Configure the Profiler's collection options in the format of a JSON string. The following parameters are different from the instantiation Profiler method, but the value meanings are the same:

activities (list, optional) - Set the devices for collecting performance data, multiple devices can be specified, default value: [CPU, NPU]. Possible values: [CPU], [NPU], [CPU, NPU].

aic_metrics (str, optional) - Set the type of AI Core metrics. Default value: AicoreNone. Possible values: AicoreNone, ArithmeticUtilization, PipeUtilization, Memory, MemoryL0, ResourceConflictRatio, MemoryUB, L2Cache, MemoryAccess.

profiler_level (str, optional) - Set the level of performance data collection. Default value: Level0. Possible values: Level0, Level1, Level2.

Refer to other parameters, see Description of MindSpore profile parameters.

This environment variable enables one of two ways to enable performance data collection with the input parameter instantiation Profiler method.

PROFILING_MODE

Set the mode of CANN Profiling

String

true: Enable Profiling.

false or not configured: Disable Profiling.

dynamic: Dynamic collection of performance data model.

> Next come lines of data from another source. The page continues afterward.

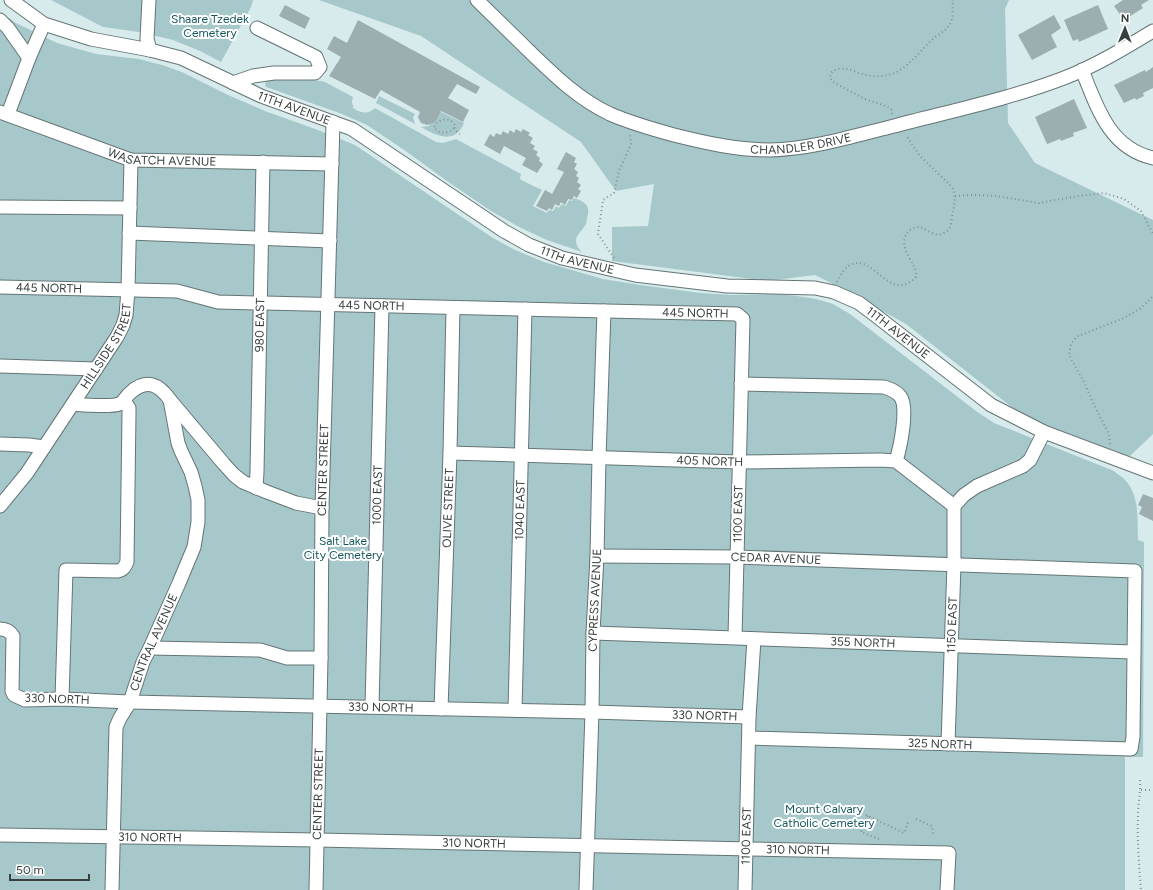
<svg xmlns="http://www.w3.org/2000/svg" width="1153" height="890" font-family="Figtree,sans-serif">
<rect width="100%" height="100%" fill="#d7ebec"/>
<g fill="#a7c8ca">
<path d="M51 0H253L251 7 221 62 200 51 173 40 139 32 103 27Z"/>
<path d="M319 0H1009L1005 9 1008 123 1035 163 1153 220V434L1129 457 1023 416 906 324 831 283 815 275 767 281 612 261V227L648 226 654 184 616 191 581 142 421 36Z"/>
<path d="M0 12 16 23 57 43 96 54 139 59 162 65 182 72 228 95 265 111 318 130 355 145 493 238 515 250 544 262 603 279 640 285 701 293 731 295 780 294 797 296 816 299 833 304 850 314 976 411 994 423 1114 471C1118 475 1123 477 1126 481 1140 497 1137 520 1138 540L1144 542V570L1143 757H1125V890H0Z"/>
<path d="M267 79H304L321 81 325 82 353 97C352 101 351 103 354 107H352C359 113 368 115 375 108L436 142 443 143 456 139 521 174 520 178 521 180 542 190 533 206 547 213 549 210 553 211 556 206 559 208 562 204 566 206 569 200 572 201 574 198C585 202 591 205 587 218 587 221 586 225 584 227 581 232 576 235 576 241 576 245 579 249 582 252L547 240 521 228 491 211 447 181 407 152 367 125 342 114 269 88 266 87 265 84Z"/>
<path d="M379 96 415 114 413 117 415 124 376 103Z"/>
<path d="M439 111 464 123C455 145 436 136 421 127L429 126 430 122Z"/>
</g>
<g fill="#9caeaf">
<path d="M1123 0H1149L1141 5 1143 8 1124 20 1114 6Z"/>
<path d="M285 5 310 18 305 29 279 16Z"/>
<path d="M1098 5 1108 29 1079 42 1078 39 1073 41 1064 20Z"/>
<path d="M1054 15 1061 28 1051 35 1057 47 1032 60 1018 35Z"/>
<path d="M358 20 480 87 476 94 457 84 448 98 469 110 463 122 441 111 435 122 427 125 421 123 418 117 420 112 381 90 375 99 329 76 341 57 327 49 334 36 347 43Z"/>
<path d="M1153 67V88L1143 93 1144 96 1136 100 1135 98 1124 103 1114 85 1145 70 1146 72Z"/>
<path d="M1074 99 1087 128 1073 133 1074 136 1061 141 1060 139 1047 144 1035 117Z"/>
<path d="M516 129 521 132 523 129 530 133 528 135 533 138 530 143 535 146 533 149 538 152 536 155 540 158 539 161 543 164 537 173 522 165 526 158 504 146 500 154 484 145 490 134 494 137 496 133 501 135 503 131 508 134 510 130 514 133Z"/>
<path d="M566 152 576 158 574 162 577 164 574 169 578 172 576 176 579 178 577 182 581 185 578 189 581 191 577 198 574 196 572 200 568 199 565 205 561 202 559 206 555 204 552 210 549 208 547 211 536 206 545 190 552 194 564 172 557 169Z"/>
<path d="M1143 494 1153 498V521L1139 514 1142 507 1138 505Z"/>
</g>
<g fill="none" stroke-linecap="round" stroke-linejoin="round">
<defs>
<g id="minor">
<path id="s1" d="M11 0 44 24 91 39 150 50 181 58 261 96 352 129 504 231 529 245 562 258 635 275 727 286 815 288 834 292 859 303 875 315 893 329 991 405 1044 432 1153 473"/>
<path d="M149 0 147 39 150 50"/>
<path id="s2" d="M477 0C494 17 511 33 528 50 553 74 578 99 610 114 631 123 652 129 674 135 706 143 737 150 770 150 812 149 854 136 894 126 951 111 1009 99 1064 78 1095 66 1125 48 1153 31"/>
<path d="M0 20 8 28 29 58"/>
<path d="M1082 70C1097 107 1109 148 1153 158"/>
<path d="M233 83 253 76 274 73H315L320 67 316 57 257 28"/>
<path id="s3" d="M0 112 131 160 332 164"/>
<path d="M8 114 29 58 44 24"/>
<path d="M0 207 130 208"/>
<path d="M129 233 330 241"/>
<path id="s4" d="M0 287 177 291 218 302 737 314 743 319 735 637"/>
<path d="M0 366 96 369"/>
<path d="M741 384 884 387C890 389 896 391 900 396 909 407 900 448 896 461"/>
<path d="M73 404C82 405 112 407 119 404 124 402 126 396 130 393 146 378 159 384 170 400L224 464 234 475 243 482 267 492 296 503 322 508"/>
<path d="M0 444 29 445 44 447"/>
<path id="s5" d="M450 453 739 462 880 460 896 461 954 506"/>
<path id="s6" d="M256 488 257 472 263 162"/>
<path id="s7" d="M0 506 27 473 117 337 123 325 126 315 128 290 131 160"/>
<path d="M954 506 964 495 977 486 1023 466 1030 460 1044 432"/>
<path id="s8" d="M597 556 737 557 1135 571 1133 737 1131 749 749 738"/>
<path id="s9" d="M0 629C6 629 10 631 13 636L12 691 14 695 25 700 62 699 130 702 592 712 749 717"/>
<path id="s10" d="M593 633 1133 652"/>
<path d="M150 648 260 650 287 658H321"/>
<path d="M62 699 66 570 117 571C123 570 124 568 127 562L129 413V408L124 401"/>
<path id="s11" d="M372 707 382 306"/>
<path id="s12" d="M441 709 450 453 453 308"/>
<path id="s13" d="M515 710 525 309"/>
<path id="s14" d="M948 744 954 564V506"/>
<path id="s15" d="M0 835 317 840 949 853 947 890"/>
<path id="s16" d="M112 890 116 727 120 718 130 702 143 662 150 648 179 583 194 547 198 522V500L195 486 191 472 181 451 178 443 170 400"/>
<path id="s17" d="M316 890 321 658 322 508 333 122"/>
<path id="s18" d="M586 890 592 712 593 633 597 556 599 458 604 311"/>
<path id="s19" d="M745 890 749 717 754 639"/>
</g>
</defs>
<use href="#minor" stroke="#647576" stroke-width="15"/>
<g stroke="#829090" stroke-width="2" stroke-dasharray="1 3" stroke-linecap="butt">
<path d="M892 114 891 109 886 106 865 99 833 82 830 78 831 73C840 64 852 71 862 74 868 76 875 77 881 76 905 75 917 53 934 38 940 33 946 31 950 24 954 17 952 8 953 0"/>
<path d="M454 128C450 133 445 133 439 132L434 128C436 120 448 116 453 123 457 127 453 125 455 129 456 131 458 133 460 134"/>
<path d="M955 196 973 195 996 196 1039 203 1078 196 1104 193 1124 199 1141 211 1153 234"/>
<path d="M614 258 598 234 603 200 614 193 619 171 631 144 630 133"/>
<path d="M837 282C840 275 844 269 850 265 874 252 889 305 916 277 918 265 900 251 905 237 906 234 908 232 910 230 925 220 930 240 944 233 946 232 948 230 949 229 952 224 952 216 953 211 955 202 956 195 952 187L920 156 906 135"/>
<path d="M1110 444 1109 434 1096 409 1084 382 1069 355 1071 345 1076 337 1124 318 1141 308 1153 296"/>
<path d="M1140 780C1141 792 1138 803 1138 815 1137 840 1139 865 1141 890"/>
<path d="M1141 790H1153"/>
<path d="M866 815 904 833 908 822"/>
<path d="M868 816 861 832 879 839"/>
<path d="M916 819 932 826 933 835"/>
</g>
<use href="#minor" stroke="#fff" stroke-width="13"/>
</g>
<g text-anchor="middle" stroke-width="4" stroke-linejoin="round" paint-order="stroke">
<g font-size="12" fill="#15585c" stroke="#fff">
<text x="210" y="23">Shaare Tzedek<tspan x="210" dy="14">Cemetery</tspan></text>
<text x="343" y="545">Salt Lake<tspan x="343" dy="14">City Cemetery</tspan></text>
<text x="824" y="813">Mount Calvary<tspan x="824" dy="14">Catholic Cemetery</tspan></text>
</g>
<g font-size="12" fill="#373f3f" stroke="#fff">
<text dy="4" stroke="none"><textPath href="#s1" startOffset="306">11TH AVENUE</textPath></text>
<text dy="4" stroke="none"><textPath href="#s2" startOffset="372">CHANDLER DRIVE</textPath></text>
<text dy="4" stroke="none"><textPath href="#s3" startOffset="170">WASATCH AVENUE</textPath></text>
<text dy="4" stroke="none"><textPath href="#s1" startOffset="630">11TH AVENUE</textPath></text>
<text dy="4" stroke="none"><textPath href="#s4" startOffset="49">445 NORTH</textPath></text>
<text dy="4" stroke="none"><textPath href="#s4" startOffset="373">445 NORTH</textPath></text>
<text dy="4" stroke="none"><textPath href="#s4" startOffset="697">445 NORTH</textPath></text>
<text dy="4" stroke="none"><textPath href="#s6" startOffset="163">980 EAST</textPath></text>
<text dy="4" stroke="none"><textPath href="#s1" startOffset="966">11TH AVENUE</textPath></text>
<text dy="4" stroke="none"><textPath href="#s7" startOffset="193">HILLSIDE STREET</textPath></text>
<text dy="4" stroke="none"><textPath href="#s5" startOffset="260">405 NORTH</textPath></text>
<text dy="4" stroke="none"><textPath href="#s17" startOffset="420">CENTER STREET</textPath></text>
<text dy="4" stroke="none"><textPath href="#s11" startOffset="212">1000 EAST</textPath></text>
<text dy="4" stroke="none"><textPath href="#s12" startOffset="201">OLIVE STREET</textPath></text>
<text dy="4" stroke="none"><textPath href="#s13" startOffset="200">1040 EAST</textPath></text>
<text transform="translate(738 514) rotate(-89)" y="4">1100 EAST</text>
<text dy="4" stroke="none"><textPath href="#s8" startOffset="179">CEDAR AVENUE</textPath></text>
<text dy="4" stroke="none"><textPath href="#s18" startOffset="290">CYPRESS AVENUE</textPath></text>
<text dy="4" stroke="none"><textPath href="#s14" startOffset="119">1150 EAST</textPath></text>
<text dy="4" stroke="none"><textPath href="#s16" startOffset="256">CENTRAL AVENUE</textPath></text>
<text dy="4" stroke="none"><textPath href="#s10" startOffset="270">355 NORTH</textPath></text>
<text transform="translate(57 699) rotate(2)" y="4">330 NORTH</text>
<text dy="4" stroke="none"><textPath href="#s9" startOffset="443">330 NORTH</textPath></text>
<text dy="4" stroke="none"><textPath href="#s9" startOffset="767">330 NORTH</textPath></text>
<text transform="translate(940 744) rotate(2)" y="4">325 NORTH</text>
<text dy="4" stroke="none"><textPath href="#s17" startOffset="96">CENTER STREET</textPath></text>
<text dy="4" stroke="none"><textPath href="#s19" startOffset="54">1100 EAST</textPath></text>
<text dy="4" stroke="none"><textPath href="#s15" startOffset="150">310 NORTH</textPath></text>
<text dy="4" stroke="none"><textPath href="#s15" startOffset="474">310 NORTH</textPath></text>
<text dy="4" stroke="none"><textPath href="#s15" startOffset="798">310 NORTH</textPath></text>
</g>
</g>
<g transform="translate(1125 28) rotate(1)" stroke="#ffffff" stroke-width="3" paint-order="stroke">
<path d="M0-3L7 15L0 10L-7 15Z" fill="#373f3f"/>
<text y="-6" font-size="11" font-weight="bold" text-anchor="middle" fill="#373f3f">N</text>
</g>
<path d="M10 874v6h79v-6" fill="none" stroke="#373f3f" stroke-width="2"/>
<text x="16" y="874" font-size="12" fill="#373f3f" stroke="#ffffff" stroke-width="3" paint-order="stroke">50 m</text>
</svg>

This environment variable is enabled by CANN Profiling. Profiler reads this environment variable for checking to avoid repeatedly enabling CANN Profiling. Users don't need to set this environment variable manually.

Build from source

Environment Variable	Function	Type	Value Range	Description
MSLIBS_CACHE_PATH	Path where third-pary software built alongside MindSpore will be installed to, when building MindSpore from source code.	String	~/.mslib: Your expected path to install third-party software. Default value: None.	When this environment variable is set, MindSpore will install third-party software built from source code to this path, enabling these software to be shared throughout multiple compilations and save time spent builing them.
MSLIBS_SERVER	Website where third-pary software' source code is downloaded from when building MindSpore from source code.	String	tools.mindspore.cn: Official MindSpore image for downloading third-party source code. Default value: None.	When this environment variable is set, MindSpore will download third-party source code from given address, avoiding issues due to unstable access to github.com, improving speed of downloading source code. This variable is inactive when -S on is set in your compile options.